The Saddest Music in the World
Because it labels Winnipeg, 1933, the “World Capital of Sorrow.” Because Guy Maddin’s imagination is humungous. Because he creates worlds that could only exist in the movies. Because it’s a black-and-white movie that’s not black and white. Because it’s a silent movie that’s not silent. Because Isabella Rossellini plays a beer heiress balancing on glass legs filled with lager. Because Saddest is joyful, exuberant and achingly beautiful.

Million Dollar Baby
Clint Eastwood seems utterly oblivious to the fact that we’re living in the age of irony, and thank God. His films are throwbacks: old-fashioned stories told carefully, slowly, and without trickery. After directing last year’s stellar Mystic River, he proves again that at 74, he’s one of the most vibrant filmmakers around.
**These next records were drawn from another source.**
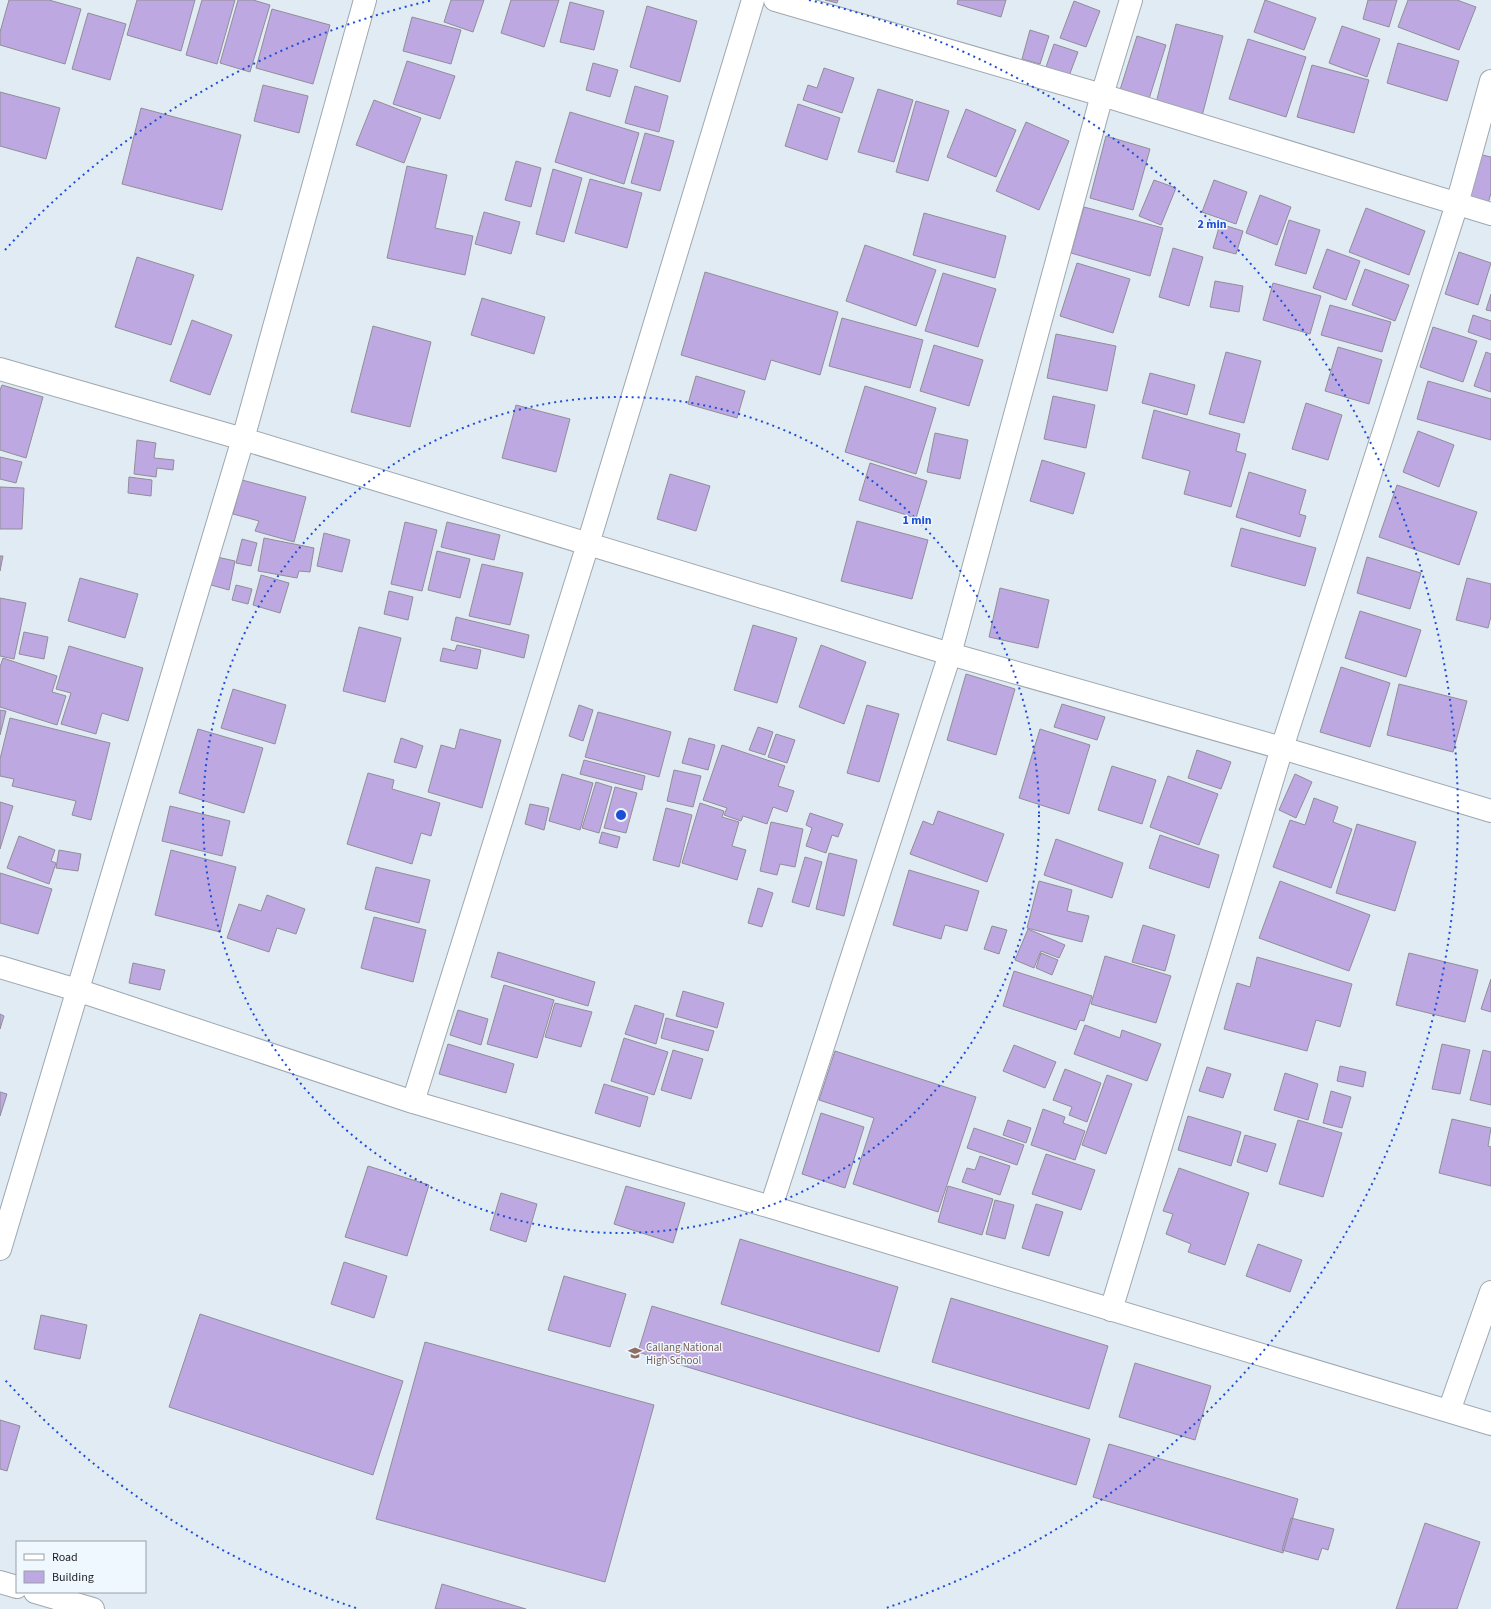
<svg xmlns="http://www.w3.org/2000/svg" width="1491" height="1609" font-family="'Source Sans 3',sans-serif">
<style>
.building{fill:#bda8e1;stroke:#918e98}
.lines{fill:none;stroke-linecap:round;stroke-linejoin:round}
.minor-casing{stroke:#9fa8b0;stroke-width:24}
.minor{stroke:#fff;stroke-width:22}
.ring{fill:none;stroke:#1d4ed8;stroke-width:2;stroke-dasharray:2 4}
.labels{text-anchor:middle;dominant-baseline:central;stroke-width:3;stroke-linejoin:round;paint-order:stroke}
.education-label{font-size:11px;fill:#785e54;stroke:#f0f8ff;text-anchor:start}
.centre{fill:#1d4ed8;stroke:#f0f8ff;stroke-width:2}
.ring-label{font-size:12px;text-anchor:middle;font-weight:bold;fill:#1d4ed8;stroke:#f0f8ff;stroke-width:3;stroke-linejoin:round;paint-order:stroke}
</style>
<rect width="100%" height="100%" fill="#e1ebf3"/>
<path class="building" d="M9 0H49L81 9 65 64 0 45V32Z
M137 0H195L181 51 127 35Z
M202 0H235L217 64 186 55Z
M238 0H253L270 5 250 72 220 63Z
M451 0H484L473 32 444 22Z
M511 0H559L544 47 501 33Z
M825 0H838L837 3Z
M958 0H1006L1001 17 957 4Z
M1265 0 1316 18 1304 50 1254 32Z
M1368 0H1397L1389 27 1363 19Z
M1408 0H1457L1476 7 1459 50 1398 27Z
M1074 1 1100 11 1086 47 1060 38Z
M570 2 604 11 594 50 560 42Z
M647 6 697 21 680 82 630 67Z
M272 9 330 25 313 84 256 68Z
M88 13 126 24 110 80 72 69Z
M412 17 461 30 451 64 403 51Z
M1176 24 1223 36 1202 116 1156 103Z
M1342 26 1380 39 1367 77 1329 63Z
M1030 30 1049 36 1040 64 1022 59Z
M1137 36 1166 45 1148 102 1119 93Z
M1248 39 1306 57 1286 117 1229 99Z
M1398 43 1459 61 1447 101 1387 83Z
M1054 44 1078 52 1069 76 1046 67Z
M407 61 455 76 440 119 393 104Z
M593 63 618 70 610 97 586 90Z
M1312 65 1369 80 1354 133 1297 117Z
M824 68 854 78 842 113 803 100 808 85 817 88Z
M263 85 308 96 299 133 254 121Z
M635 86 668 96 659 132 625 123Z
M878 89 913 100 894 162 858 152Z
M0 92 60 108 46 159 0 146Z
M374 100 421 118 404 163 356 145Z
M916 101 949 111 928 181 896 172Z
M798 104 840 118 827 160 785 146Z
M141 108 241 135 222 210 122 184Z
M966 109 1016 130 996 177 947 157Z
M570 112 639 133 624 184 555 162Z
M1026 122 1069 141 1039 210 996 191Z
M645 133 674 141 660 191 631 183Z
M1106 136 1150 149 1133 210 1090 198Z
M1478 154 1491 157V193L1487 207 1464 201Z
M516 161 541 168 531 207 505 200Z
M407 166 447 175 435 228 473 236 465 275 387 258Z
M553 169 582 178 564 242 536 234Z
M590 179 642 193 627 248 575 233Z
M1154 180 1176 188 1161 225 1139 216Z
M1214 180 1247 192 1236 224 1202 212Z
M1260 195 1291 207 1277 245 1246 233Z
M1084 207 1163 228 1150 276 1071 253Z
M1366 208 1425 231 1409 275 1349 252Z
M484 212 520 222 511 254 475 244Z
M924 213 1006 236 995 278 913 255Z
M1289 220 1320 230 1306 274 1275 265Z
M1220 224 1243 231 1236 254 1213 248Z
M865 245 936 270 916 326 846 301Z
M1173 248 1203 257 1189 306 1159 297Z
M1327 249 1360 261 1346 300 1313 288Z
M1459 252 1491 263 1478 305 1445 294Z
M137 257 194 275 171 345 115 327Z
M1077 263 1130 279 1113 333 1060 316Z
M1365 269 1409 285 1395 321 1352 305Z
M705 272 838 312 820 375 771 360 765 380 681 355Z
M943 273 996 289 978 347 925 331Z
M1215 281 1243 286 1239 312 1210 307Z
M1273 283 1321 296 1310 334 1263 320Z
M1491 294V311L1486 310Z
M482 298 545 317 534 354 471 335Z
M1330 305 1391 322 1382 352 1321 335Z
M1473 315 1491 321V340L1468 332Z
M842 318 923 340 910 388 829 366Z
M192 320 232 335 210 395 170 381Z
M373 326 431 342 410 427 351 412Z
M1433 327 1477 341 1463 382 1420 367Z
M1056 334 1116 346 1107 391 1047 378Z
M934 345 983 360 969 406 920 391Z
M1338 347 1382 360 1369 404 1325 391Z
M1226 352 1261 361 1244 423 1209 414Z
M1486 352 1491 354V392L1474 386Z
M1150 373 1195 385 1187 415 1142 403Z
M696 376 745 391 737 418 688 404Z
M1428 381 1491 399V440L1417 419Z
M2 385 43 397 26 458 0 450V390Z
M865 386 936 408 916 474 845 452Z
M1053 396 1095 405 1086 448 1044 439Z
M1306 403 1342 415 1328 460 1292 449Z
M516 405 570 419 556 472 502 458Z
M1154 410 1240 434 1236 451 1246 454 1231 507 1184 494 1190 471 1142 458Z
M1418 431 1454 445 1439 487 1403 472Z
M935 433 968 440 960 479 927 472Z
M137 440 156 443 154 458 174 460 173 470 157 468 156 477 134 474Z
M0 457 22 462 16 483 0 479Z
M1042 460 1085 473 1073 514 1030 501Z
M870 463 927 481 916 518 859 500Z
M1249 472 1306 490 1299 514 1306 516 1300 537 1236 517Z
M670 474 710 486 696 531 657 519Z
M129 477 152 480 151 496 128 493Z
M242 480 306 497 294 542 255 531 259 521 233 514Z
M1397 485 1477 512 1459 565 1379 537Z
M0 487 24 488 22 529H0Z
M857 521 928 540 912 599 841 581Z
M405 522 437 530 422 591 391 584Z
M447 522 500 535 494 560 441 547Z
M1241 528 1316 548 1305 586 1231 566Z
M324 533 350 540 342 572 317 566Z
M264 538 314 548 310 572 299 571 297 578 258 571Z
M242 539 257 543 251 566 236 563Z
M437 551 470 559 460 598 428 590Z
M0 556H3L0 571Z
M217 557 235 561 229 590 211 585Z
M1367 557 1421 573 1410 609 1357 593Z
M482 564 523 573 510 625 469 616Z
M261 575 289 583 280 613 253 605Z
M80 578 138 594 125 638 68 621Z
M1467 578 1491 584V616L1488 628 1456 620Z
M236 585 252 589 248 604 232 600Z
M1000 588 1049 600 1038 648 989 637Z
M389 591 413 597 408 620 384 614Z
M0 598 26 603 14 659 0 656Z
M1360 611 1421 630 1406 677 1345 658Z
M456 617 529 635 524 658 451 640Z
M753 625 797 638 777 703 734 690Z
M359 627 401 638 385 702 343 691Z
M24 632 48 637 44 659 19 654Z
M457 645 481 650 477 669 440 661 443 648 455 651Z
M821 645 866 662 844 724 799 707Z
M69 646 143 668 128 721 102 713 96 734 61 724 71 693 56 689Z
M3 658 57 676 52 692 66 696 57 725 0 707V667Z
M1341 667 1390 683 1370 747 1320 732Z
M966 674 1015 689 996 755 947 740Z
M1399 684 1467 701 1453 752 1387 735Z
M233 689 286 705 275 744 221 728Z
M1062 704 1105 717 1097 740 1054 727Z
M579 705 593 710 583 741 569 736Z
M867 705 899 714 879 782 847 773Z
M0 710 6 711 0 735Z
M598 712 671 732 659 777 585 757Z
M10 718 110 743 91 820 72 815 76 801 12 786 14 779 0 776V759Z
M758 727 773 732 765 755 749 750Z
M198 729 263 748 244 813 179 793Z
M460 729 501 740 482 808 428 792 441 745 455 749Z
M1040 729 1090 745 1069 814 1019 798Z
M776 734 795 740 787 763 768 757Z
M401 738 423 746 416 768 394 762Z
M689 738 715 745 708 770 682 763Z
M722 745 785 766 778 786 794 791 787 812 773 807 767 824 743 816 741 821 724 815 727 808 703 800Z
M1197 750 1231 762 1221 789 1188 778Z
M584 760 645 776 642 790 580 774Z
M1112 766 1156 780 1142 824 1098 810Z
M674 770 701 776 693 807 667 801Z
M368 773 394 780 392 789 440 803 431 836 421 833 412 864 347 844Z
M562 774 593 783 580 830 549 821Z
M1295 774 1312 782 1296 818 1279 810Z
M1168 776 1218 794 1199 845 1150 827Z
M596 782 612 787 599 833 582 828Z
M615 787 637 793 626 833 604 828Z
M1314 798 1338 807 1333 822 1352 829 1331 888 1273 867 1290 820 1305 825Z
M0 802 13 806 0 849Z
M700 803 724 811 722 817 739 822 732 846 746 850 737 880 682 863Z
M530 804 549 808 544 830 525 824Z
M170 806 230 821 222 856 162 841Z
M666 808 692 815 679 867 653 860Z
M938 811 1004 834 987 882 910 854 923 821 933 825Z
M810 813 843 824 838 837 832 835 826 853 806 846 812 828 806 825Z
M771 822 803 829 795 867 780 864 777 875 760 871Z
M1357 824 1416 842 1395 911 1336 893Z
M602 832 620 837 617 848 599 843Z
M1160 835 1219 855 1209 888 1149 868Z
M19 836 55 850 51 861 56 863 49 884 7 868Z
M1056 839 1123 863 1112 898 1044 875Z
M59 850 81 854 78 871 56 868Z
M171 850 236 867 220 932 155 915Z
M829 853 857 860 844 916 816 909Z
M805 857 822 862 809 907 792 902Z
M376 867 430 880 419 923 365 909Z
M909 870 979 891 967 931 945 925 941 939 893 925Z
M0 873 52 889 38 934 0 923Z
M1039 881 1072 890 1067 911 1089 916 1082 942 1027 928Z
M1280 881 1370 915 1349 971 1259 938Z
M758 888 773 893 762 927 748 923Z
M267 895 305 909 296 934 277 928 269 952 227 938 239 904 261 911Z
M374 917 426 930 413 982 361 968Z
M1143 925 1175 935 1165 971 1132 962Z
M992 926 1007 930 999 954 984 949Z
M1028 929 1065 945 1059 958 1041 951 1034 968 1015 960Z
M498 952 595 982 588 1006 491 977Z
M1041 953 1058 960 1052 975 1036 968Z
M1409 953 1478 970 1465 1022 1396 1005Z
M1105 956 1171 976 1156 1023 1091 1004Z
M1257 957 1352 984 1340 1027 1316 1020 1307 1051 1224 1029 1237 983 1250 987Z
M133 963 165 970 160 990 129 983Z
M1014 971 1092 996 1084 1021 1080 1020 1076 1030 1003 1006Z
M1491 979V1012L1481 1009Z
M504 985 554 1000 537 1058 487 1044Z
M683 991 724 1003 717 1028 676 1016Z
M555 1003 592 1012 581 1047 545 1037Z
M635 1005 664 1014 656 1044 625 1034Z
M458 1010 488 1019 481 1045 450 1035Z
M0 1014 4 1016 0 1029Z
M666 1018 714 1031 708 1051 661 1038Z
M1085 1025 1120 1038 1122 1030 1161 1044 1147 1081 1074 1054Z
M624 1038 668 1052 654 1095 611 1081Z
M448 1044 514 1064 506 1093 439 1074Z
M1442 1044 1470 1050 1460 1094 1432 1089Z
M1014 1045 1056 1062 1045 1088 1003 1071Z
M673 1050 703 1059 691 1099 661 1090Z
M1483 1050 1491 1052V1105L1470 1100Z
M835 1051 976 1097 938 1212 853 1184 874 1118 819 1100Z
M1340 1066 1366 1072 1363 1087 1337 1081Z
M1207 1067 1231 1074 1223 1098 1199 1091Z
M1065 1069 1101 1083 1087 1122 1069 1115 1072 1107 1053 1100Z
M1285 1073 1318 1084 1308 1120 1274 1110Z
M1107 1075 1132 1084 1106 1154 1082 1145Z
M604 1084 648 1097 640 1127 595 1113Z
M1331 1091 1351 1097 1342 1128 1323 1123Z
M0 1092 7 1094 0 1116Z
M1043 1109 1065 1117 1063 1123 1085 1131 1075 1160 1031 1145Z
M821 1113 864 1127 845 1188 802 1174Z
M1188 1116 1241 1132 1231 1166 1178 1150Z
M1452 1119 1491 1128 1488 1146 1491 1147V1186L1439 1173Z
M1008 1120 1031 1128 1026 1143 1003 1135Z
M1298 1120 1342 1133 1323 1197 1279 1184Z
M974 1128 1024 1145 1017 1165 967 1148Z
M1245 1135 1276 1144 1267 1172 1237 1162Z
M1046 1154 1095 1170 1081 1210 1032 1194Z
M980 1156 1010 1166 1000 1195 962 1182 967 1168 975 1170Z
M368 1166 429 1185 407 1256 345 1237Z
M1179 1168 1249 1193 1225 1265 1188 1252 1191 1244 1166 1234 1173 1214 1163 1211Z
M626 1186 685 1203 673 1243 614 1224Z
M948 1186 993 1199 982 1235 938 1222Z
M501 1193 537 1204 526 1242 490 1230Z
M995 1200 1014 1205 1005 1239 986 1234Z
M1036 1204 1063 1212 1049 1256 1022 1248Z
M740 1239 898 1287 879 1352 721 1304Z
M1258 1244 1302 1260 1290 1292 1246 1276Z
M344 1262 387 1276 374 1318 331 1304Z
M564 1276 626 1294 610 1347 548 1330Z
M951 1298 1108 1346 1089 1409 932 1362Z
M652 1306 1090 1439 1076 1485 638 1352Z
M200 1314 403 1381 373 1475 169 1407Z
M41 1315 87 1325 80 1359 34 1349Z
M425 1342 654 1405 605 1582 376 1519Z
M1135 1363 1211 1386 1195 1440 1119 1417Z
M0 1420 20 1426 7 1471 0 1469Z
M1109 1444 1298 1499 1283 1553 1093 1497Z
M1291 1518 1334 1529 1328 1550 1322 1548 1318 1560 1282 1550Z
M1425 1523 1480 1542 1457 1609H1396Z
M442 1584 526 1609H435Z"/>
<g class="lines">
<g class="minor-casing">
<path id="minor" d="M775 0 1102 95 1491 214
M0 369 243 439 950 654 1282 748 1491 811
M0 967 77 990 413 1102 771 1207 1491 1424
M413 1102 588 544 753 0
M771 1207 950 654 1102 95 1131 0
M0 1249 243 439 365 0
M1111 1310 1282 748 1457 204 1491 81
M1449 1411 1491 1292
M0 1582 17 1587
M35 1592 93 1609"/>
</g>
<use href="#minor" class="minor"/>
</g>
<g class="ring">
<circle cx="621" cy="815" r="418"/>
<path d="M356 1608A836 836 0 0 1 5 1380M5 250A836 836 0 0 1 433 0M809 0A836 836 0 0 1 886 1608"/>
</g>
<defs>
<g id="school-bare" transform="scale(1.08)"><path d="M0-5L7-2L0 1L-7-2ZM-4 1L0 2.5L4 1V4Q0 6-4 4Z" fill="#8d6e63" stroke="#f0f8ff" stroke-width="2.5" paint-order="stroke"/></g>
</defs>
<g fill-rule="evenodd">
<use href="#school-bare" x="635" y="1353"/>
</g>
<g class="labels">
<g class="education-label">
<text x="646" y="1347">Callang National<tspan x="646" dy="13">High School</tspan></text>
</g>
</g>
<circle cx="621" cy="815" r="6" class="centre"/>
<g class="ring-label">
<text x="1212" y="228">2 min</text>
<text x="917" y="524">1 min</text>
</g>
<rect x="16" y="1541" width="130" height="52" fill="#f0f8ff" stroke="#9aa0a6"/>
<rect x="24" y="1554" width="20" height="6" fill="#ffffff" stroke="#9aa0a6"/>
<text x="52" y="1561" font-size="12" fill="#1a1d20">Road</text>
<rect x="24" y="1571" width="20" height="12" fill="#bda8e1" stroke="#9aa0a6"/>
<text x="52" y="1581" font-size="12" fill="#1a1d20">Building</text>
</svg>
Playing a crusty gym owner and fight manager dragging a cartload of Catholic guilt, he reluctantly agrees to train a determined woman boxer from the poorest corner of Arkansas (Hilary Swank). A great sports movie that’s also a great father-daughter movie, overlaid on Eastwood’s favourite theme – redemption – with a surprise turn that challenges that most athletic, and religious, idea: sacrifice.

Katrina Onstad writes about the arts for CBC.ca.